The other truth is that I have pages of notes from workshop and ideas for how to improve my story, but no clear idea of how to go about executing my vision. The best way to do it would be to open the documents, read the feedback, and begin making edits. 

However, I think that I deserve a break. The thousands of raw, unedited words that demand my attention can be left for tomorrow in favour of a far more important task: 

Ranking some of the dogs that I’ve seen on the streets of Edinburgh. This is a relative scale; most all dogs are good, and this ranking is entirely arbitrary and based on vibes and the day I saw them. 

Up first is Bonnie, the only named dog on this list. Bonnie belongs to the owner of a comic book store that’s conveniently along my walk to campus. Bonnie is not dead in this picture, simply enjoying the sun. Bonnie is a good old girl and a staple of the community. 10/10. 
Bonnie

Next up is a pair of chow chows. I couldn’t tell you much more about this pair of dogs, except that they were fluffy and beautiful. 20/10 (there are, after all, two of them. The math adds up, trust me). 

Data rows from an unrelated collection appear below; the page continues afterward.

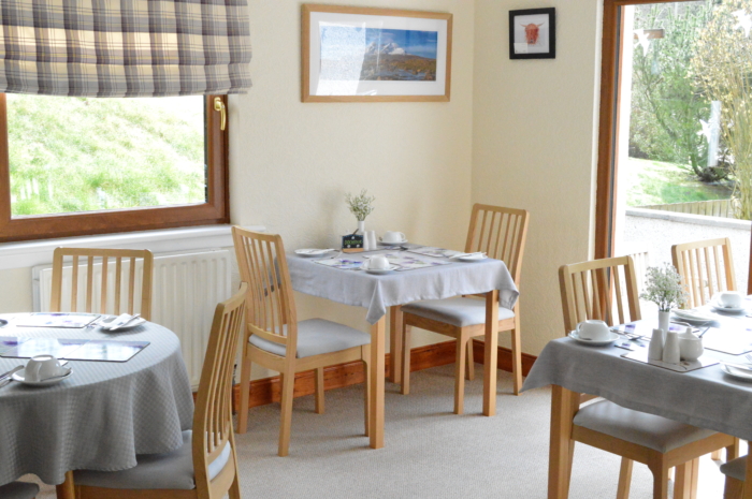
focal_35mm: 46
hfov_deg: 42.4
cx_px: 376
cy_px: 250
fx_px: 970
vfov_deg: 28.9
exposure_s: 1/500
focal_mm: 31
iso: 6400
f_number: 11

Taking third place is this delightful dog that a quick google search has convinced me is an otterhound. She reminded by of The Tramp. She was very gentle and a delightful dog to encounter outside of a brunch place. 10/10. 

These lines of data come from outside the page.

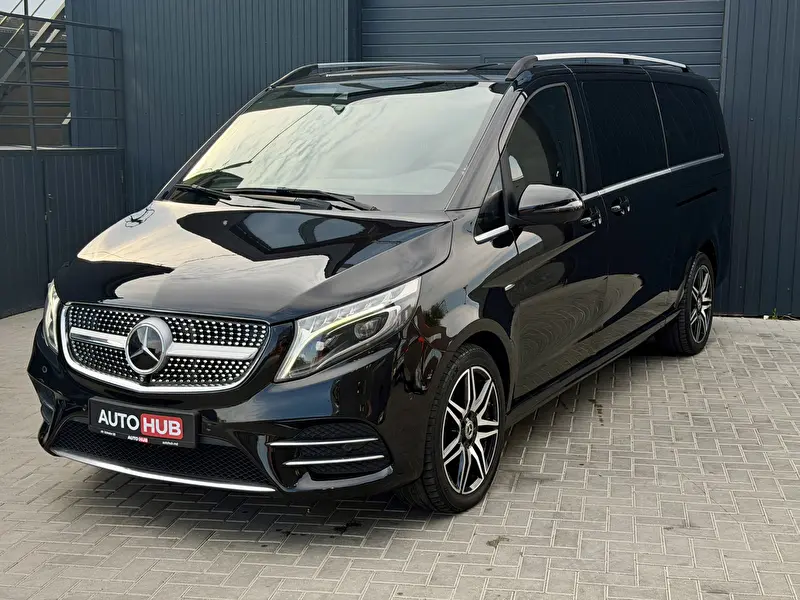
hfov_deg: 39.7
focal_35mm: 48
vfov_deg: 30.3
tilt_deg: -9.7
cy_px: 300
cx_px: 400
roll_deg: +0.0
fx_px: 1109
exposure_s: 1/865
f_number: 1.78
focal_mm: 6.76
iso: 100
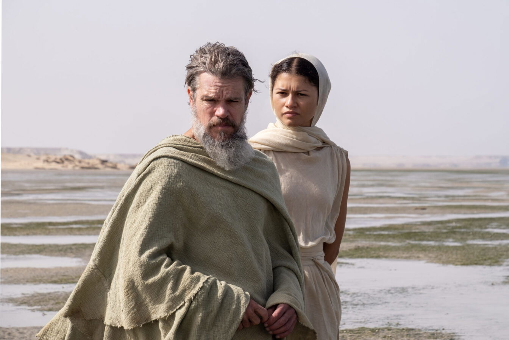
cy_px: 170
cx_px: 254
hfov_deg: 16.4
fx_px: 1767
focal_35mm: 125
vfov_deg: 11.0
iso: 200
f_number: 9
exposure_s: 1/320
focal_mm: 83.3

Fourth is an English Springer Spaniel I encountered on my walk to campus. Her owner left her, leashless, outside of a pub. She greeted me with a wagging tail and followed me halfway down the block before returning to wait outside the pub. 9/10 (she loses a point for leaving me, although I understand why she did). 


Fifth place goes to this French bulldog. He was chunky, he was wide, he looked like he was dense as a brick. His owner gave me a bit of a dirty look when I snapped this picture. Unfortunately, he has to lose a couple of points for being a flat-nosed breed because, while I find it adorable, it isn’t the healthiest. 8/10. 


In sixth place are a pair of spaniels. They had a lot of energy and were completely behind their owner, busy sniffing everything. I thought they were very cute, but one of them pooped on the sidewalk while I watched and that wasn’t very cool. Three points each. 6/10. 

A husky is in seventh place. I wanted to pet him, but was afraid that he might snap at me, despite reassurances from the owner. Something about his Vibe was simply off that day. 6/10. 


This spider is in eighth place. I’ve named him Fig Junior. He lives in my room and keeps me company. I would place him higher, but he loses a lot of points for being a spider rather than a dog. 5/10. 


Last place goes to this pair of dogs. I really don’t know, I just don’t. It was a rainy day and they weren’t having a good time, I wasn’t having a good time, and the child they accompanied was not having a good time. I think the expression on the face of the one on the left says it all. They each get two points, which totals up to a 4/10.